Mit diesem Verständnis als Grundlage wird klar, dass die Beziehungen zwischen Ehemann, Ehefrau und Familie uns Einblick in die Beziehungen zwischen Gottvater und Jesus Christus sowie zwischen der Menschheit und Gott geben sollen. Menschen sollen Kinder Gottes werden, Erben in Gottes Familie. Gott hat die Institution Ehe eingesetzt, damit sie dazu beiträgt, uns etwas über dieses Ehrfurcht gebietende Potential zu lehren. Mit anderen Worten: Die Familienstruktur, die auf der menschlichen Ehe aufbaut, hilft uns durch die körperliche Analogie, Gott und seinen Plan, dass wir Angehörige seiner Familie werden sollen, besser zu verstehen.
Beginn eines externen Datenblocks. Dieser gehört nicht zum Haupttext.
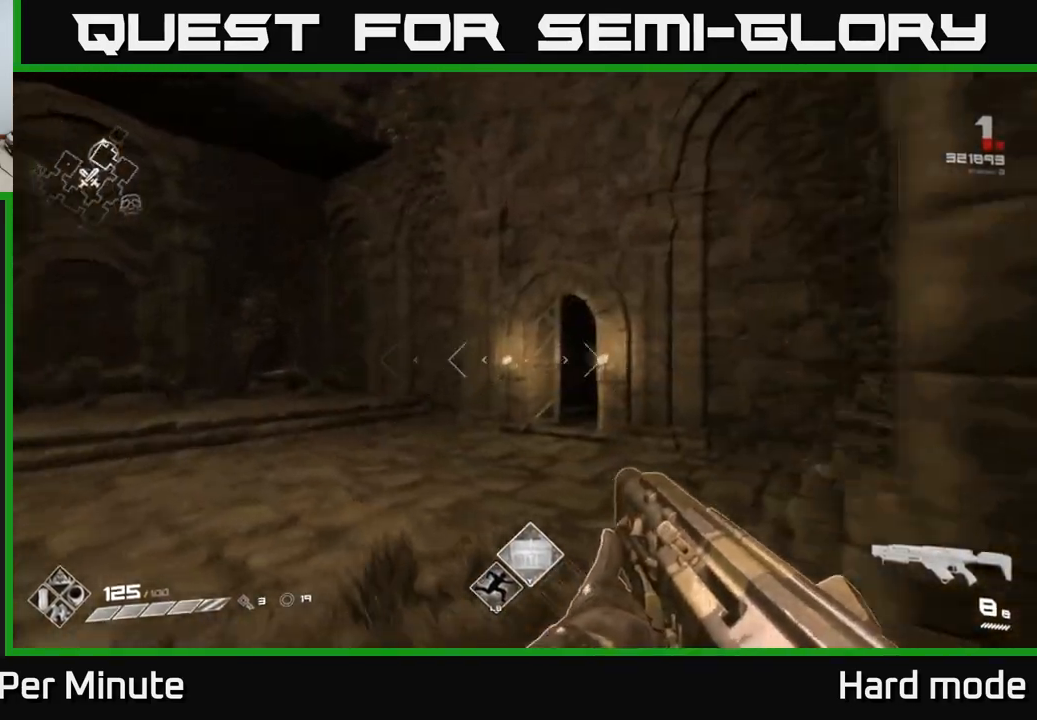
{"dt_ms": 500, "buttons": [], "left_stick": "up", "right_stick": "center", "events": [[100, "right_stick", "center"], [117, "left_stick", "up"], [217, "left_stick", "up-left"], [400, "left_stick", "up"]]}
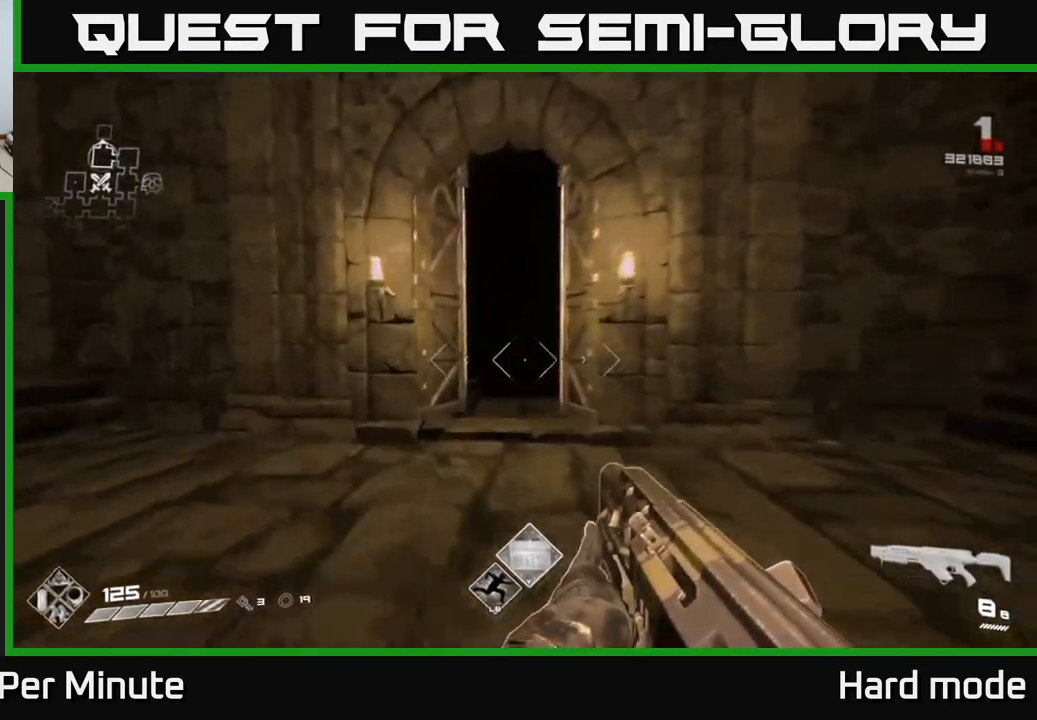
{"dt_ms": 500, "buttons": [], "left_stick": "up", "right_stick": "center", "events": []}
Ehe und Sex sind von Gott geschaffen, damit wir die heilige, geistliche Beziehung zwischen Gott, der Geist ist, und den Menschen, die einen Körper haben und die er nach seinem Bild geschaffen hat, besser verstehen und würdigen können. Wie traurig, dass den Menschen eine so reiche Quelle der Erfüllung und des Glücks genommen wurde.